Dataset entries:
____________

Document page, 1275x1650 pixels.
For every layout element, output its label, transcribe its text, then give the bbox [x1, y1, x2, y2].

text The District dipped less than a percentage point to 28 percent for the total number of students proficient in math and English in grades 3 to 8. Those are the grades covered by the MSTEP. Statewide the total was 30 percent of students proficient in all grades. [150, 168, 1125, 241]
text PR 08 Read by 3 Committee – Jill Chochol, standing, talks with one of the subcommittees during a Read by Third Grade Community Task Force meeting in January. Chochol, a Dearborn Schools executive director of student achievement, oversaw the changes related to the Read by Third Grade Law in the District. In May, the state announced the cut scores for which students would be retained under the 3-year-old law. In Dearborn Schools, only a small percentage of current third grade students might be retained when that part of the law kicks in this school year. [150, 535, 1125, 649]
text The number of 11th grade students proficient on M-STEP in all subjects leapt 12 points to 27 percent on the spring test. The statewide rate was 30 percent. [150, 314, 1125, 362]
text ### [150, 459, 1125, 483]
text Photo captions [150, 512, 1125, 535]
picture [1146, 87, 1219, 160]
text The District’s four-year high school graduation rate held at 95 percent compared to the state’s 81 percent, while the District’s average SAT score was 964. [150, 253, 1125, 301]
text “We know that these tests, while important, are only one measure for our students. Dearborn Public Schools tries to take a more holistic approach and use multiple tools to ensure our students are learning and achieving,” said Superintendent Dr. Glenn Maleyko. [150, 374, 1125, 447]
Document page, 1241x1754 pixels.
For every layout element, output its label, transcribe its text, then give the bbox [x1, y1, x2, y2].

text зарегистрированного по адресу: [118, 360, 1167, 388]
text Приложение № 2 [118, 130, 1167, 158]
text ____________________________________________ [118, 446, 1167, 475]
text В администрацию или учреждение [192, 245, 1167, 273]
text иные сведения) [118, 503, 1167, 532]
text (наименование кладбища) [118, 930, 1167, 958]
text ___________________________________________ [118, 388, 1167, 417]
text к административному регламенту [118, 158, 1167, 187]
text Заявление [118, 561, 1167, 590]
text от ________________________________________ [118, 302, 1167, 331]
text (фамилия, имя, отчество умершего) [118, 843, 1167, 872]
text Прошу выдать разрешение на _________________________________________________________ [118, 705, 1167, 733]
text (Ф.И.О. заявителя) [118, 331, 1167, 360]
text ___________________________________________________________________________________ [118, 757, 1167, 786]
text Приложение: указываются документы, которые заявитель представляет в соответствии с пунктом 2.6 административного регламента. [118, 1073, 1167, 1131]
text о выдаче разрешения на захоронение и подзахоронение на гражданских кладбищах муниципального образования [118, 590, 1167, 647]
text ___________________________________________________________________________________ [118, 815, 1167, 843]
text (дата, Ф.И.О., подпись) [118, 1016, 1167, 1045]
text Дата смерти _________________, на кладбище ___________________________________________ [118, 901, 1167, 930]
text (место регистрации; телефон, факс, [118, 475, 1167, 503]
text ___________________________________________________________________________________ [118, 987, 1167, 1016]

____________

Problem to solve: Which lines of the records contain "students"? Show each of them.

Exercise output:
text The District dipped less than a percentage point to 28 percent for the total number of students proficient in math and English in grades 3 to 8. Those are the grades covered by the MSTEP. Statewide the total was 30 percent of students proficient in all grades. [150, 168, 1125, 241]
text PR 08 Read by 3 Committee – Jill Chochol, standing, talks with one of the subcommittees during a Read by Third Grade Community Task Force meeting in January. Chochol, a Dearborn Schools executive director of student achievement, oversaw the changes related to the Read by Third Grade Law in the District. In May, the state announced the cut scores for which students would be retained under the 3-year-old law. In Dearborn Schools, only a small percentage of current third grade students might be retained when that part of the law kicks in this school year. [150, 535, 1125, 649]
text The number of 11th grade students proficient on M-STEP in all subjects leapt 12 points to 27 percent on the spring test. The statewide rate was 30 percent. [150, 314, 1125, 362]
text “We know that these tests, while important, are only one measure for our students. Dearborn Public Schools tries to take a more holistic approach and use multiple tools to ensure our students are learning and achieving,” said Superintendent Dr. Glenn Maleyko. [150, 374, 1125, 447]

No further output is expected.